Description of the task
Give the lines of the material from the line that contains "Phường Gia Viên tham dự Hội nghị trực tuyến" through the line that contains "Điện thoại: 02253.969.866" as a Markdown table with the columns Row and Line, leaving out blank lines.

Material provided
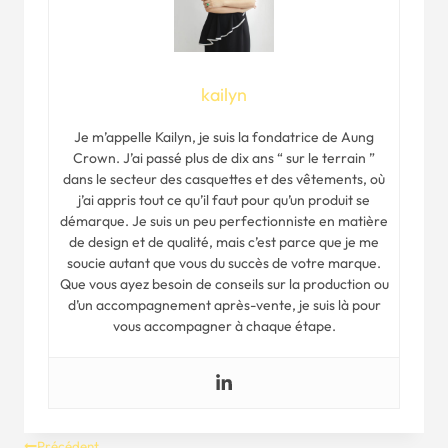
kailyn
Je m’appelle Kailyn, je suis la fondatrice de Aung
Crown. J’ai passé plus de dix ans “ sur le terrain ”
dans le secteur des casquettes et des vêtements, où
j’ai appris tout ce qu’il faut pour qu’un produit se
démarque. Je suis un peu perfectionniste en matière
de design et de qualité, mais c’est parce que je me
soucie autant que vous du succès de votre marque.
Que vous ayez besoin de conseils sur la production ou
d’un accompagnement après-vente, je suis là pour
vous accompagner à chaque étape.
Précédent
==
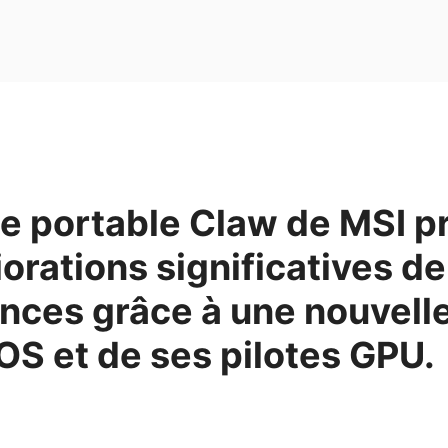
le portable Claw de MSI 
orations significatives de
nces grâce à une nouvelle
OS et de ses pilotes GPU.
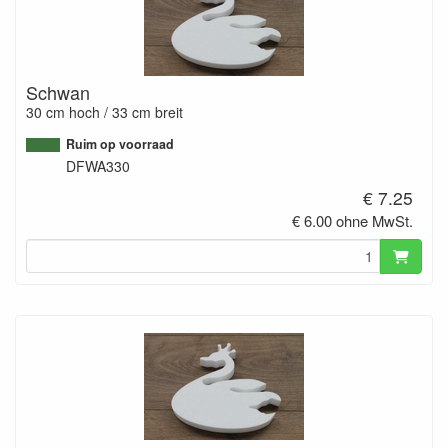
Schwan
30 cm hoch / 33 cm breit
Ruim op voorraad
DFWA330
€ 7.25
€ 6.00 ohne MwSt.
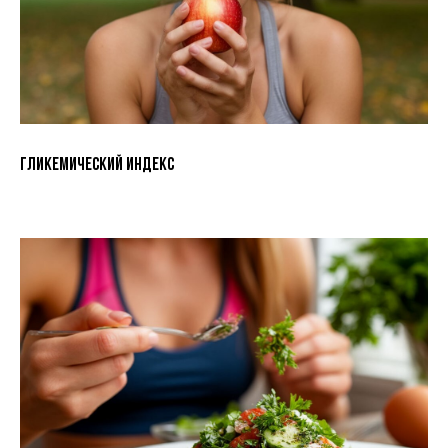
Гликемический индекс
--
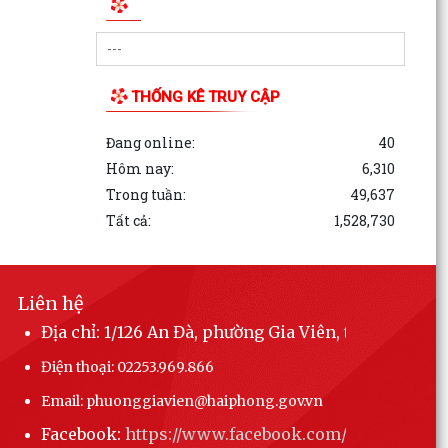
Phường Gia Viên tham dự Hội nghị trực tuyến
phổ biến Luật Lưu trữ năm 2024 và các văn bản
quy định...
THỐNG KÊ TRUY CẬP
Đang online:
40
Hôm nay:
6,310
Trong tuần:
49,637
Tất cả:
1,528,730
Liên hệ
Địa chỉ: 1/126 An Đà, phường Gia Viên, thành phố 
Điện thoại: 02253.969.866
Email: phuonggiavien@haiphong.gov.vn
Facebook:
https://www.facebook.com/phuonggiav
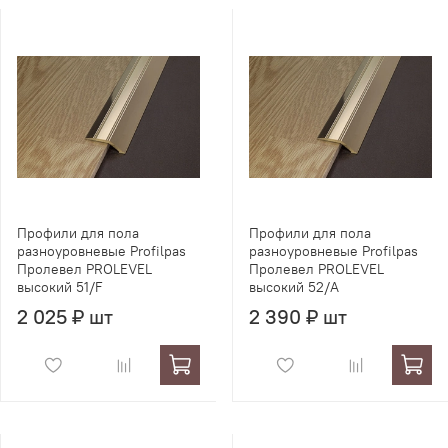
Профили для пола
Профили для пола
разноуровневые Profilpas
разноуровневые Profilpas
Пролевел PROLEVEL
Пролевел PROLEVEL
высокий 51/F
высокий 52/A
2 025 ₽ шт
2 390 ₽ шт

Task output
| Row | Line |
|---|---|
| 1 | Phường Gia Viên tham dự Hội nghị trực tuyến |
| 2 | phổ biến Luật Lưu trữ năm 2024 và các văn bản |
| 3 | quy định... |
| 4 | THỐNG KÊ TRUY CẬP |
| 5 | Đang online: |
| 6 | 40 |
| 7 | Hôm nay: |
| 8 | 6,310 |
| 9 | Trong tuần: |
| 10 | 49,637 |
| 11 | Tất cả: |
| 12 | 1,528,730 |
| 13 | Liên hệ |
| 14 | Địa chỉ: 1/126 An Đà, phường Gia Viên, thành phố  |
| 15 | Điện thoại: 02253.969.866 |